- TEXTE ÉTUDIÉ -
Thérésia avait deux frères, François et Dominique, qu’elle retrouva à Madrid à son retour en 1785. Elle a douze ans et déjà conquiert des coeurs. Le premier fut le frère de sa mère, Maximilien Galabert. Subjugué par sa beauté, il la demande en mariage à son beau-frère. Il s’est dit même qu’il fut son premier amant. François Cabarrús non seulement refusa son consentement mais il mit son beau-frère à la porte. Elle ne le revit que bien plus tard et dans des circonstances encore plus dramatiques.

Pour Thérésia, cette demande en mariage eut un effet bénéfique. Son père décida qu’il était temps de l’expédier à nouveau à Paris, en compagnie de sa mère, et cette fois non dans le but de parfaire son éducation mais pour y trouver un mari digne d’elle dans la société parisienne, c’est-à-dire dans l’aristocratie.

François Cabarrús entretenait d’excellentes relations avec une famille très lancée, les Laborde. Issu du même monde de la finance et du négoce, Jean-Joseph de Laborde (1724-1794) est un des hommes les plus riches de France et de plus il est marquis, de fraîche date certes, mais marquis tout de même.

- CONSIGNE -
Recopiez sans rien changer le passage du texte sur Thérésia qui va de « Pour Thérésia, cette » à « c’est-à-dire dans l’aristocratie. », ces mots compris.

- ENTRÉES DE DONNÉES -
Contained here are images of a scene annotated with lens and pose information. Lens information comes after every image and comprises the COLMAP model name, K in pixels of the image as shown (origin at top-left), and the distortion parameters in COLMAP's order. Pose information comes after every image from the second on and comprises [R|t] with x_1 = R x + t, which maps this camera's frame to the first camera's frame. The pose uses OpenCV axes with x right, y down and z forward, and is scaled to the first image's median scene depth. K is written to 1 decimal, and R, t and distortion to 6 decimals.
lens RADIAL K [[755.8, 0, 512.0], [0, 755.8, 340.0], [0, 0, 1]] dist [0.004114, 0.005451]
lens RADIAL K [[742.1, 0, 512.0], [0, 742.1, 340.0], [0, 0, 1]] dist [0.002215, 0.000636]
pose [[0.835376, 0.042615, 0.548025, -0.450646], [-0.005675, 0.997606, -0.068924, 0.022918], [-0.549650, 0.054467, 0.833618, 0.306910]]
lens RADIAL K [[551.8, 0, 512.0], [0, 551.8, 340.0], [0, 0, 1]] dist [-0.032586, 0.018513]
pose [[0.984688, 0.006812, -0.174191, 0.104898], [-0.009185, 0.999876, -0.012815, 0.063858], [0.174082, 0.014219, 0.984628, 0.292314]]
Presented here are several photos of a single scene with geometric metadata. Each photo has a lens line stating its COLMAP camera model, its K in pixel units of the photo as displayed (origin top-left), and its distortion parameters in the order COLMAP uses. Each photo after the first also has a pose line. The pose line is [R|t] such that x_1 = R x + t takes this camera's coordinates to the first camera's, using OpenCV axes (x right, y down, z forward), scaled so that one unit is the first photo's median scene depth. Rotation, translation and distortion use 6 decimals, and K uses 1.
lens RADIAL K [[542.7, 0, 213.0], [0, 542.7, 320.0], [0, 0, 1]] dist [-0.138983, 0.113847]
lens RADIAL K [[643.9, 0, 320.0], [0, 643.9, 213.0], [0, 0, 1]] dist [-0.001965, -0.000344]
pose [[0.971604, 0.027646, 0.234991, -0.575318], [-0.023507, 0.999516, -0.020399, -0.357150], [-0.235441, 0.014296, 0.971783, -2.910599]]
==
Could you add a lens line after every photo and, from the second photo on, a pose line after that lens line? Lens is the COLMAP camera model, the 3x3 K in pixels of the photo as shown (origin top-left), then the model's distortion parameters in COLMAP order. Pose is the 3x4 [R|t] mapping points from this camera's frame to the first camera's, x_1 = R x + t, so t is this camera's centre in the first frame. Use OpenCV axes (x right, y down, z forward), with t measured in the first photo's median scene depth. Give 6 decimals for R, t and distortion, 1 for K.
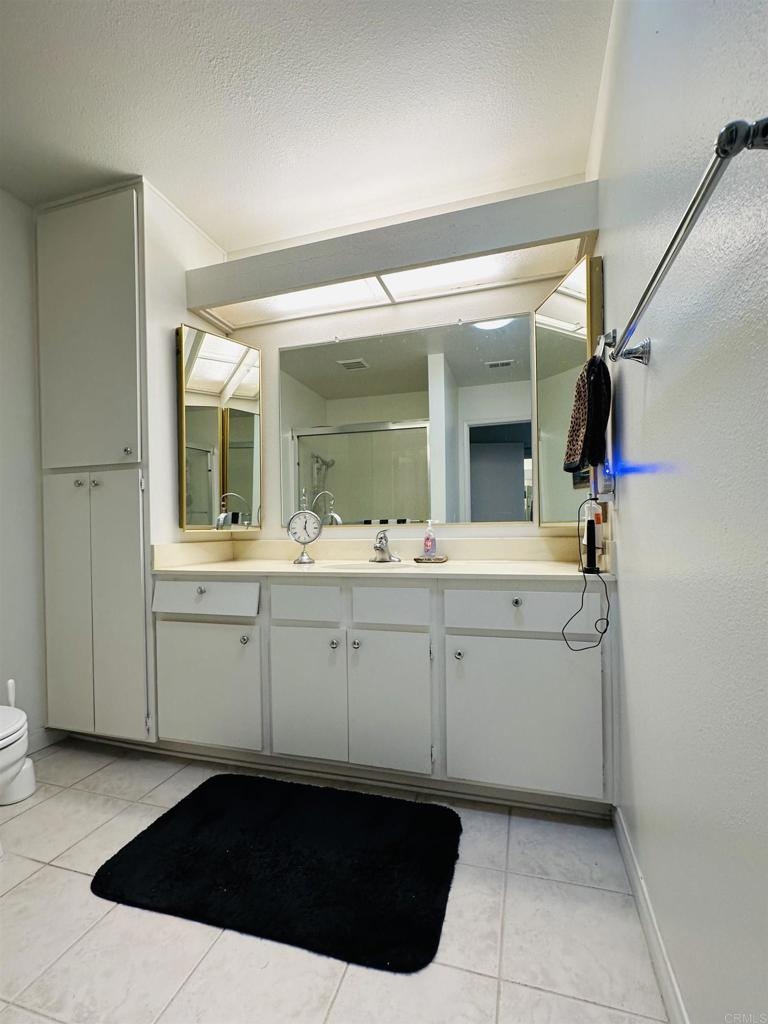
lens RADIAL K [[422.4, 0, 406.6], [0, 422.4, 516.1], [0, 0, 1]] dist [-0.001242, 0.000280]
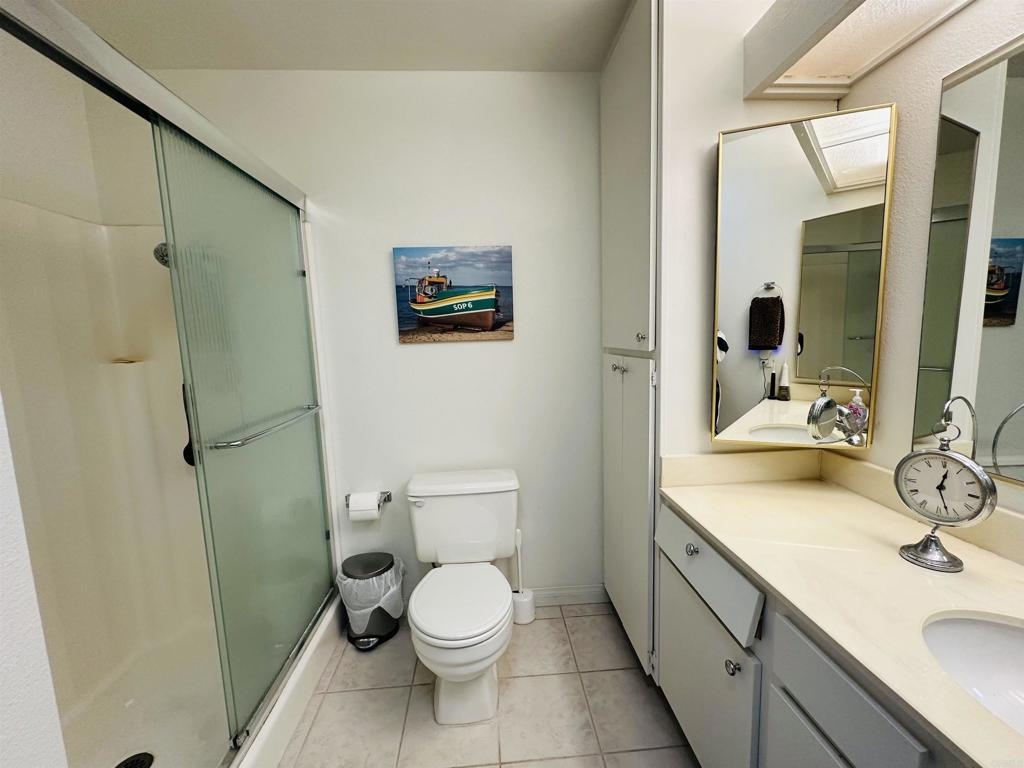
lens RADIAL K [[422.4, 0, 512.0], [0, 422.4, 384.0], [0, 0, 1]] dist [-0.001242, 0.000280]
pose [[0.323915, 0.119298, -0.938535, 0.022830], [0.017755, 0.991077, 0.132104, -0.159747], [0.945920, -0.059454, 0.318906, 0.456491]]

- RÉPONSE -
Pour Thérésia, cette demande en mariage eut un effet bénéfique. Son père décida qu’il était temps de l’expédier à nouveau à Paris, en compagnie de sa mère, et cette fois non dans le but de parfaire son éducation mais pour y trouver un mari digne d’elle dans la société parisienne, c’est-à-dire dans l’aristocratie.